◆ Recorded data:
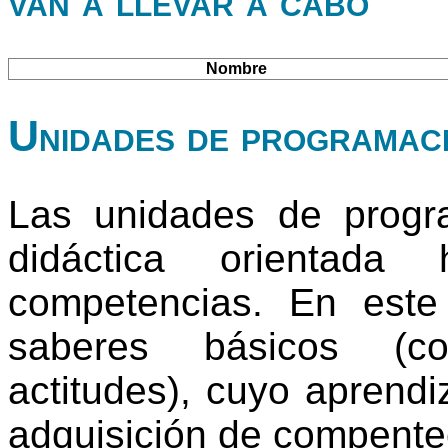
van a llevar a cabo
Nombre
Unidades de programac
Las unidades de progr
didáctica orientada
competencias. En este
saberes básicos (co
actitudes), cuyo aprendi
adquisición de compente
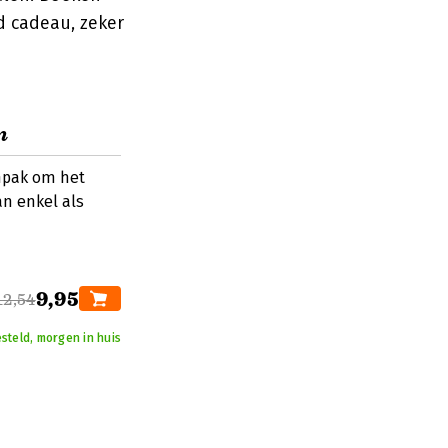
d cadeau, zeker
n
anpak om het
an enkel als
9,95
12,54
steld, morgen in huis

◆ Your goal: Please retype every line of the listing above word for word, leaving the pictures out of your answer.

◆ Solution below:
van a llevar a cabo
Nombre
Unidades de programac
Las unidades de progr
didáctica orientada
competencias. En este
saberes básicos (co
actitudes), cuyo aprendi
adquisición de compente
d cadeau, zeker
n
anpak om het
an enkel als
9,95
12,54
steld, morgen in huis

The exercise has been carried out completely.